Substitute the initial value \(v(0) = {v_0}\) in equation (4),

\(\begin{aligned}\frac{1}{{{v_0}}} &= \frac{k}{m}(0) - {C_1}\\{C_1} &= -\frac{1}{{{v_0}}}\end{aligned}\)

Substitute \(C\) value in equation (3)

\(\frac{1}{v} = \frac{k}{m}t + \frac{1}{{{v_n}}}\)

The velocity from the above solution

\(\begin{aligned}v &= \frac{1}{{\left( {\frac{{kt}}{m}} \right) + \left( {\frac{1}{{{v_0}}}} \right)}}\\v &= \frac{1}{{\left( {\frac{{{v_0}k + m}}{{m{v_0}}}} \right)}}\\v(t) &= \left( {\frac{{m{v_0}}}{{{v_0}kt + m}}} \right)\end{aligned}\)

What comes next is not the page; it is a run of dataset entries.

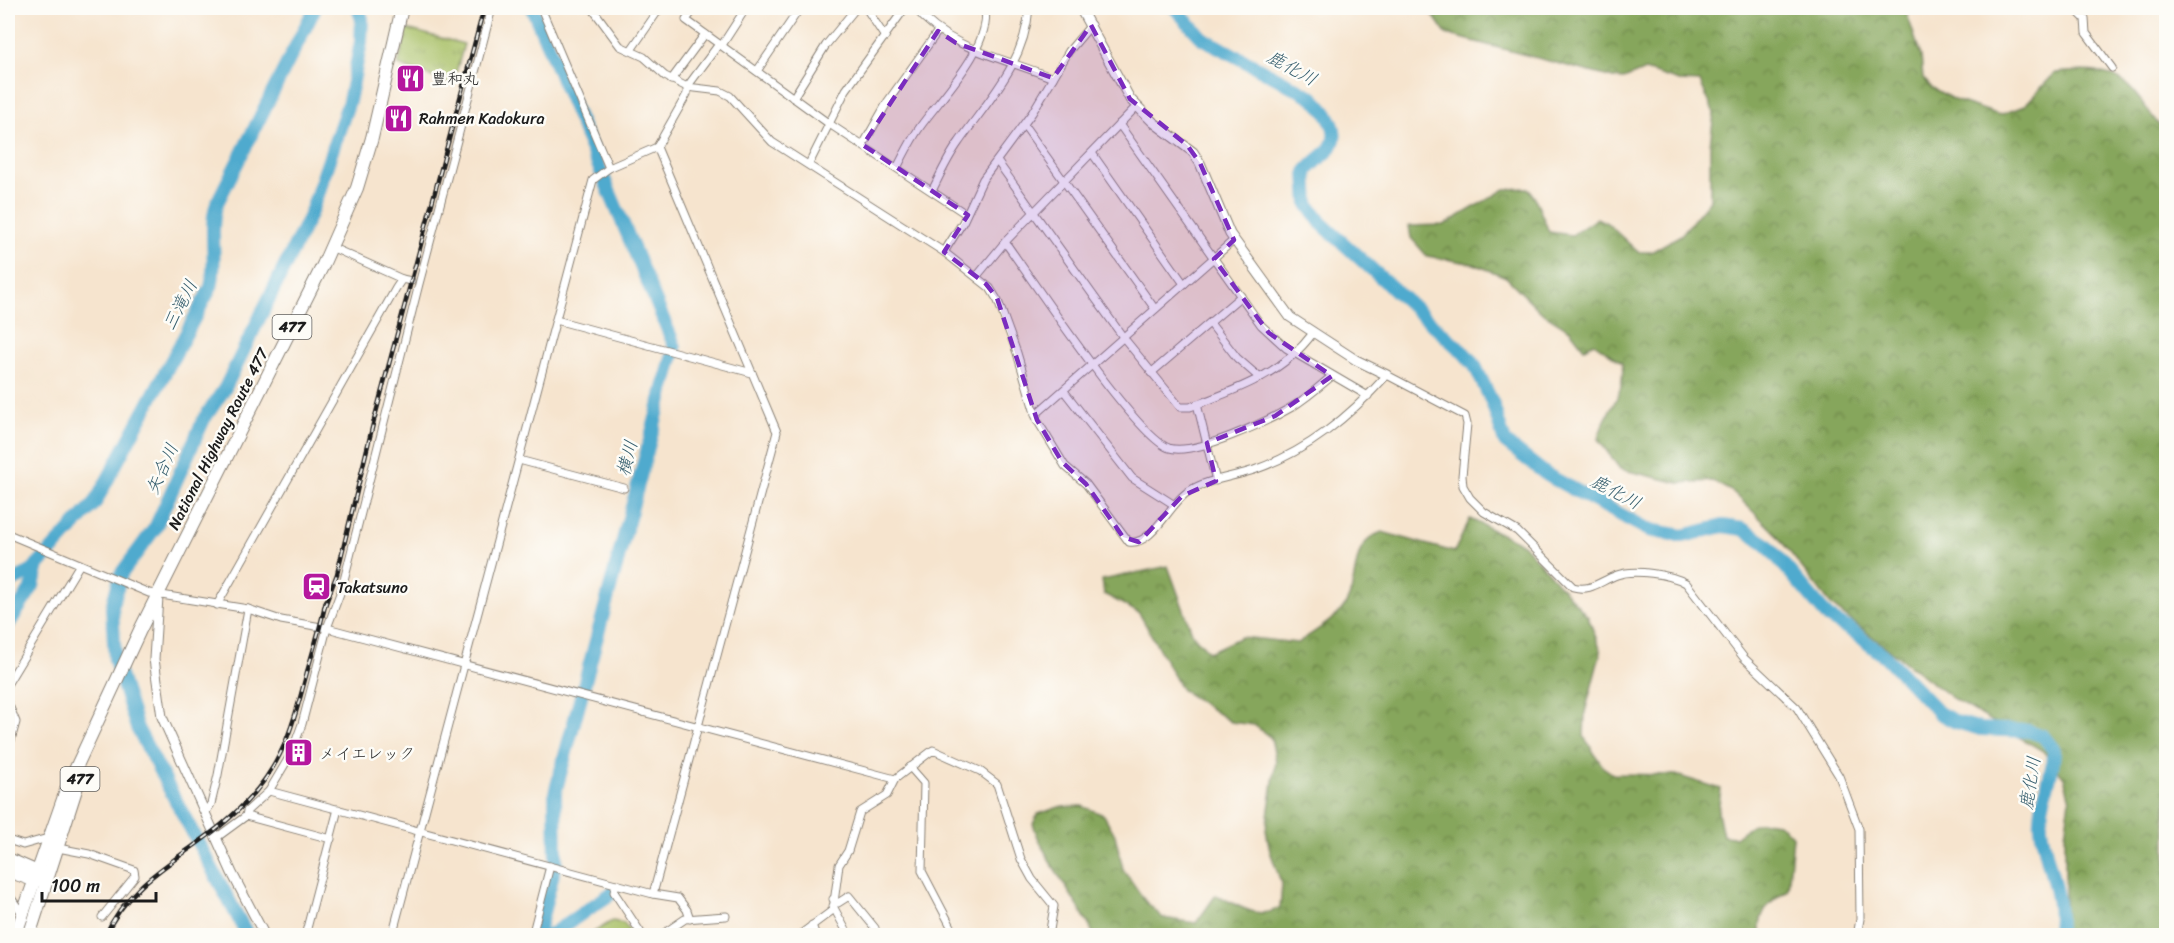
<svg xmlns="http://www.w3.org/2000/svg" width="2174" height="943" font-family="Sriracha,'Klee One',sans-serif">
  <style>
    .grass { fill: url(#grass-tufts); stroke: #626e41; stroke-width: 1.5 }
    .forest { fill: url(#forest-crowns); stroke: #51613c; stroke-width: 1.5 }
    .pitch { fill: #a8c066; stroke: #626e41; stroke-width: 1.5 }
    .lines { fill: none; stroke-linecap: round; stroke-linejoin: round }
    .river { stroke: #50aace; stroke-width: 14 }
    .minor-casing { stroke: #898075; stroke-width: 9 }
    .tertiary-casing { stroke: #898075; stroke-width: 11 }
    .trunk-casing { stroke: #898075; stroke-width: 14 }
    .minor { stroke: #fff; stroke-width: 7 }
    .tertiary { stroke: #fff; stroke-width: 9 }
    .trunk { stroke: #fff; stroke-width: 12 }
    .rail-casing { stroke: #1c1c1c; stroke-width: 4.5 }
    .rail { stroke: #fdfcf7; stroke-width: 2; stroke-dasharray: 7; stroke-linecap: butt }
    .marked { fill: #7b2cbf; fill-opacity: 0.2; stroke: #7b2cbf; stroke-width: 4.5; stroke-dasharray: 12 8; stroke-linejoin: round }
    .labels { text-anchor: middle; dominant-baseline: central; stroke-width: 5; stroke-linejoin: round; paint-order: stroke }
    .shield { fill: #fdfcf7; stroke: #605f5e; stroke-width: 1.5 }
    .shield-label { font-size: 15px; font-weight: bold; fill: #1c1c1c }
    .poi-label { font-size: 16px; fill: #1c1c1c; stroke: #fdfcf7; text-anchor: start }
    .street-label { font-size: 16px; fill: #1c1c1c; stroke: #fdfcf7 }
    .water-label { font-size: 18px; font-style: italic; fill: #335c6c; stroke: #fdfcf7 }
  </style>
  <defs>
    <pattern id="grass-tufts" width="24" height="20" patternUnits="userSpaceOnUse" patternTransform="scale(1.5)"><rect width="24" height="20" fill="#a8c066"/><path d="M3 7l-1-3M5 7V3M7 7l1-3M15 17l-1-3M17 17v-4M19 17l1-3" fill="none" stroke="#90a458"/></pattern>
    <pattern id="forest-crowns" width="20" height="18" patternUnits="userSpaceOnUse" patternTransform="scale(1.5)"><rect width="20" height="18" fill="#86a65b"/><path d="M2 6a3 3 0 1 1 6 0M12 15a3 3 0 1 1 6 0" fill="none" stroke="#6d864a"/></pattern>
  </defs>
  <rect width="100%" height="100%" fill="#fdfcf7"/>
  <filter id="ink" filterUnits="userSpaceOnUse"><feTurbulence type="fractalNoise" baseFrequency=".0167" numOctaves="2"/><feDisplacementMap in="SourceGraphic" scale="12" xChannelSelector="R" yChannelSelector="G"/><feConvolveMatrix kernelMatrix="1 2 1 2 8 2 1 2 1" color-interpolation-filters="sRGB"/></filter>
  <filter id="wash" filterUnits="userSpaceOnUse"><feTurbulence type="fractalNoise" baseFrequency=".008" numOctaves="4" result="noise"/><feDisplacementMap in="SourceGraphic" scale="24" xChannelSelector="R" yChannelSelector="G"/><feGaussianBlur stdDeviation="1.35" result="paint"/><feColorMatrix in="noise" values="0 0 0 0 0 0 0 0 0 0 0 0 0 0 0 0 0 1.4 0 .05"/><feComposite in="paint" operator="in"/></filter>
  <g filter="url(#wash)">
    <rect width="100%" height="100%" fill="#f6e4ce"/>
    <polygon class="grass" points="407,29 464,44 453,84 398,65"/>
    <g class="forest">
      <path d="M1428,8h477l16,48 2,22 8,9 23,13 46,15 24,-9 31,-33c73,-8 71,11 111,61v801h-108l7,-30v-71l5,-34 -6,-23 -21,-26 -91,-53 -120,-92 -58,-74 -41,-40 -21,-11 -33,2 -59,-14 -22,-30c7,-30 29,-42 24,-76l-28,-20 -10,5 -14,-18 -29,-18 -35,-35 -32,-13 -47,-8 -16,-18 -2,-12 35,-1 61,-36 23,-1 7,10 14,34 23,3 25,-17 10,5 31,29h13l30,-17 29,-35v-55l4,-32 -14,-31 -21,-1 -34,-11 -21,9 -11,-1 -167,-44z"/>
      <path d="M1470,519l53,25 65,73 13,34 -16,61 -1,25 19,30 10,7 63,1 45,14 -3,23 5,24 12,1c20,-17 39,-24 58,0l-5,53c-17,11 -32,23 -27,45h-667c-18,-38 -48,-71 -61,-111l5,-10 21,-7 23,-1 22,9 11,20 8,34 22,32 18,17 33,5 20,-28c21,9 42,27 64,12l2,-22 -12,-34 -4,-21 10,-69 -5,-23 -17,-13 -23,-3 -49,-32 -43,-77 -35,-19 -2,-14 66,-14 25,69 16,17 32,-15 57,6c13,-10 35,-21 45,-35 19,-25 3,-64 39,-76l72,20z"/>
    </g>
    <polygon class="pitch" points="612,921 624,923 632,935 589,935"/>
    <g class="lines">
      <g class="river">
        <polyline points="532,8 675,347 555,793 556,862 537,936"/>
        <path d="M1175,8l27,30 110,59c15,14 33,36 15,55 -8,7 -15,12 -21,20l2,32 13,19 144,131 10,12 17,36 13,40 42,33 102,55 34,6 40,-10 20,3 23,15 63,74 20,11 37,28 53,56 17,9 25,7 48,2 14,5 11,14c0,27 -15,50 -13,77 4,37 24,72 16,109"/>
        <path d="M8,583l21,-10 9,-8 57,-62 116,-216c7,-28 -3,-57 6,-84l98,-195"/>
        <polyline points="8,625 33,586 38,565"/>
        <polyline points="248,936 137,728 115,660 112,607 121,574 155,528 204,419 225,388 310,215 349,101 361,42 362,19 358,8"/>
        <polyline points="549,936 612,893"/>
      </g>
    </g>
  </g>
  <g filter="url(#ink)">
    <g class="lines">
      <defs>
        <g id="minor">
          <polyline points="541,8 609,168"/>
          <path d="M592,8l28,38 24,11 21,19 22,11 33,4 10,5 42,46 172,110 46,36 8,13 19,52 20,67 28,46 21,18 43,58c24,4 41,-40 60,-51 19,-12 44,-14 65,-21 54,-19 95,-53 133,-95l78,41 2,8 -5,52 1,10 7,12 14,14 33,19 56,56c18,5 27,-6 44,-12 17,-6 53,-1 69,8l58,75 53,50 42,68 20,53 1,90 -3,17"/>
          <polyline points="695,8 686,20 828,123 966,214"/>
          <polyline points="866,8 885,37"/>
          <path d="M915,8c34,42 90,50 138,70"/>
          <polyline points="2074,8 2085,19 2086,33 2112,68"/>
          <polyline points="722,45 746,8"/>
          <polyline points="631,50 660,8"/>
          <polyline points="757,71 800,8"/>
          <polyline points="671,80 705,34"/>
          <polyline points="793,98 826,45 856,8"/>
          <path d="M1136,107l-131,135c26,36 131,195 164,206 26,8 99,-27 123,-41 15,-9 27,-20 40,-31"/>
          <polyline points="1119,124 1261,325 1286,348 1368,396"/>
          <polyline points="1024,125 1155,309"/>
          <polyline points="863,145 888,101 938,31"/>
          <polyline points="1092,153 1184,284"/>
          <path d="M997,161l126,176 57,70h10c46,-17 93,-33 123,-74"/>
          <polyline points="809,164 846,90 905,8"/>
          <path d="M897,168c7,-14 14,-28 23,-41 21,-30 72,-80 65,-119"/>
          <path d="M932,191c8,-16 16,-34 27,-49 30,-43 66,-79 70,-134"/>
          <polyline points="331,247 402,279"/>
          <polyline points="944,252 963,222 983,179 1032,113 1069,51 1091,25"/>
          <polyline points="977,276 1005,242"/>
          <polyline points="556,320 752,373"/>
          <polyline points="1210,323 1237,358 1260,378"/>
          <polyline points="1151,373 1241,296"/>
          <polyline points="1064,391 1132,478 1173,504"/>
          <polyline points="1197,404 1216,481"/>
          <polyline points="1035,415 1234,240"/>
          <polyline points="519,460 624,488"/>
          <polyline points="8,534 149,593 248,609 281,620 327,628 895,779"/>
          <polyline points="217,605 396,288 402,279 411,281"/>
          <polyline points="8,683 80,564"/>
          <polyline points="8,703 16,722 8,751"/>
          <polyline points="910,767 924,783 922,871 956,936"/>
          <polyline points="269,791 291,754 302,724 327,628 342,588 419,284 492,8"/>
          <polyline points="205,813 211,804 218,775 248,609"/>
          <polyline points="246,816 331,839"/>
          <polyline points="216,838 246,816 247,811 269,791 653,894 777,432 657,147"/>
          <polyline points="8,840 23,845 48,838"/>
          <polyline points="58,848 89,854 134,870 135,876 102,917"/>
          <polyline points="616,884 614,892 643,936"/>
          <polyline points="8,894 22,913"/>
          <polyline points="653,894 678,898 687,910 690,919"/>
          <polyline points="833,899 838,903 849,896 875,928"/>
          <polyline points="833,906 849,936"/>
          <polyline points="812,925 816,936"/>
          <polyline points="305,936 338,809"/>
          <polyline points="392,936 593,180 609,168 657,147 687,94 687,87 719,44"/>
          <polyline points="532,936 550,866"/>
          <polyline points="660,936 685,919 726,916"/>
          <polyline points="798,936 833,910 839,865 848,851 860,812 887,795 895,779 933,750 980,771 997,784 1021,859 1032,879 1054,906 1049,936"/>
        </g>
        <g id="tertiary">
          <polyline points="1080,8 1130,99 1153,122 1193,152 1200,163 1230,234 1290,317 1356,360 1387,375"/>
          <polyline points="158,597 154,659 162,717 232,873 265,936"/>
        </g>
        <g id="trunk">
          <polyline points="8,859 42,874"/>
          <polyline points="8,871 33,880 40,879"/>
          <polyline points="15,936 68,785 140,630 323,265 357,188 372,138 402,8"/>
          <polyline points="29,936 81,774"/>
        </g>
      </defs>
      <use href="#minor" class="minor-casing"/>
      <use href="#tertiary" class="tertiary-casing"/>
      <use href="#trunk" class="trunk-casing"/>
      <use href="#minor" class="minor"/>
      <use href="#tertiary" class="tertiary"/>
      <use href="#trunk" class="trunk"/>
      <defs>
        <g id="rail">
          <polyline points="324,608 337,574 373,424 484,8"/>
          <path d="M105,936c26,-58 76,-76 121,-115 53,-45 64,-84 81,-149 7,-24 14,-47 19,-71"/>
        </g>
      </defs>
      <use href="#rail" class="rail-casing"/>
      <use href="#rail" class="rail"/>
    </g>
  </g>
  <path class="marked" d="M1091,25l39,74 57,46 13,18 34,77 -20,19 55,74 63,43 -57,40 -68,27 9,38 -34,15 -43,46 -16,-5 -37,-53 -24,-22 -25,-42 -40,-122 -11,-14 -42,-32 24,-37 -105,-70 75,-114 18,12 97,35z"/>
  <defs>
    <symbol id="restaurant-square" viewBox="-11 -11 22 22"><rect x="-9" y="-9" width="18" height="18" rx="4" fill="#b5179e" stroke="#fdfcf7"/><path d="M-5-6h1v4h1v-4h1v4h1v-4h1v5L-1.5 .5V6h-2V.5L-5-1ZM5-6V6H3V1.5H1.5Q1.5-4 5-6Z" fill="#fff"/></symbol>
    <symbol id="station-square" viewBox="-11 -11 22 22"><rect x="-9" y="-9" width="18" height="18" rx="4" fill="#b5179e" stroke="#fdfcf7"/><path d="M-3-6H3Q5-6 5-4V2Q5 4 3 4L4.5 6H3L1.5 4h-3L-3 6H-4.5L-3 4Q-5 4-5 2V-4Q-5-6-3-6ZM-3.5-4v3h7v-3ZM-3.5 1v1.5H-2V1ZM2 1v1.5H3.5V1Z" fill="#fff"/></symbol>
    <symbol id="building-square" viewBox="-11 -11 22 22"><rect x="-9" y="-9" width="18" height="18" rx="4" fill="#b5179e" stroke="#fdfcf7"/><path d="M-4-6H4V6H1V3H-1V6H-4ZM-2.5-4.3h1.7v1.8h-1.7ZM.8-4.3h1.7v1.8H.8ZM-2.5-1h1.7V.8h-1.7ZM.8-1h1.7V.8H.8Z" fill="#fff"/></symbol>
  </defs>
  <g fill-rule="evenodd">
    <use href="#restaurant-square" x="394" y="62" width="33" height="33"/>
    <use href="#restaurant-square" x="382" y="102" width="33" height="33"/>
    <use href="#station-square" x="300" y="570" width="33" height="33"/>
    <use href="#building-square" x="282" y="736" width="33" height="33"/>
  </g>
  <g class="labels">
    <g class="shield">
      <rect x="272.5" y="315" width="39" height="24" rx="4.5"/>
      <rect x="60.5" y="767" width="39" height="24" rx="4.5"/>
    </g>
    <g class="shield-label">
      <text x="292" y="327">477</text>
      <text x="80" y="779">477</text>
    </g>
    <g class="poi-label">
      <text x="431" y="78">豊和丸</text>
      <text x="419" y="118">Rahmen Kadokura</text>
      <text x="337" y="587">Takatsuno</text>
      <text x="319" y="753">メイエレック</text>
    </g>
    <g class="street-label">
      <text transform="translate(218 439) rotate(-63)">National Highway Route 477</text>
    </g>
    <g class="water-label">
      <text transform="translate(1292 68) rotate(29)">鹿化川</text>
      <text transform="translate(180 305) rotate(-63)">三滝川</text>
      <text transform="translate(627 458) rotate(-75)">横川</text>
      <text transform="translate(162 469) rotate(-66)">矢合川</text>
      <text transform="translate(1616 492) rotate(28)">鹿化川</text>
      <text transform="translate(2030 783) rotate(-81)">鹿化川</text>
    </g>
  </g>
  <rect width="2174" height="943" fill="none" stroke="#fdfcf7" stroke-width="30"/>
  <path d="M42 892v9h114v-9" fill="none" stroke="#1c1c1c" stroke-width="3"/>
  <text x="51" y="892" font-size="18" fill="#1c1c1c" stroke="#fdfcf7" stroke-width="4.5" paint-order="stroke">100 m</text>
</svg>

Therefore, the velocity is \(v(t) = \left( {\frac{{m{v_0}}}{{{v_0}kt + m}}} \right)\).

Calculate the position with respect to velocity

The change of position is \(s\) with respect to \(t\) is velocity,

\(\begin{aligned}v(t) &= \frac{{ds}}{{dt}}\\ds &= v(t)dt\end{aligned}\)

Integrate on both sides,

\(\begin{aligned}\int d s &= \int v (t)dt\\\int d s &= \int {\left( {\frac{{m{v_0}}}{{{v_0}kt + m}}} \right)} dt\\s(t) &= m{v_0}\left( {\frac{1}{{{v_0}k}}} \right)\ln \left| {m + {v_0}kt} \right| + {C_2}\end{aligned}\)

\(s(t) = \left( {\frac{m}{k}} \right)\ln \left| {m + {v_0}kt} \right| + {C_2}\) ……. (5)

Substitute the initial value \(s(0) = {s_0}\) in equation (5),

\(\begin{aligned}{s_0} &= \left( {\frac{m}{k}} \right)\ln \left| {m + {v_0}k(0)} \right| + {C_2}\\{s_0} &= \left( {\frac{m}{k}} \right)\ln (m) + {C_2}\\{C_2} = {s_0} - \left( {\frac{m}{k}} \right)\ln (m)\end{aligned}\)

Substitute \({C_2}\) value in equation (5),

\(\begin{aligned}s(t) &= \left( {\frac{m}{k}} \right)\ln \left| {m + {v_0}kt} \right| + {s_0} - \left( {\frac{m}{k}} \right)\ln (m)\\s(t) &= \left( {\frac{m}{k}} \right)\left( {\ln \left( {\left| {m + {v_0}kt} \right| - (m)} \right)} \right) + {s_0}\\s(t) &= \left( {\frac{m}{k}} \right)\ln \left( {\left| {\frac{{m + {v_0}kt}}{m}} \right|} \right) + {s_0}\end{aligned}\)

Therefore, the position is \(s(t) = \left( {\frac{m}{k}} \right)\ln \left( {\left| {\frac{{m + {v_0}kt}}{m}} \right|} \right) + {s_0}\).

Calculate the distance travelled

The distance travelled time 0 to \(t = \) Final position - Initial stage.

The total distance travelled \( = \mathop {\lim }\limits_{t \to \infty } \left( {s(t) - {s_0}} \right)\)

\(\begin{aligned}\mathop {\lim }\limits_{t \to \infty } \left( {s(t) - {s_0}} \right) &= \mathop {\lim }\limits_{t \to \infty } \left( {\left( {\frac{m}{k}} \right)\ln \left( {\left| {\frac{{m + {v_0}kt}}{m}} \right|} \right) + {s_0}} \right) - {s_0}\\ &= \mathop {\lim }\limits_{t \to \infty } \left( {\frac{m}{k}} \right)\ln \left( {\left| {\frac{{m + {v_0}kt}}{m}} \right|} \right)\\ &= \frac{{m\infty }}{k}\\ &= \infty \end{aligned}\)

Therefore, the distance travelled is infinite.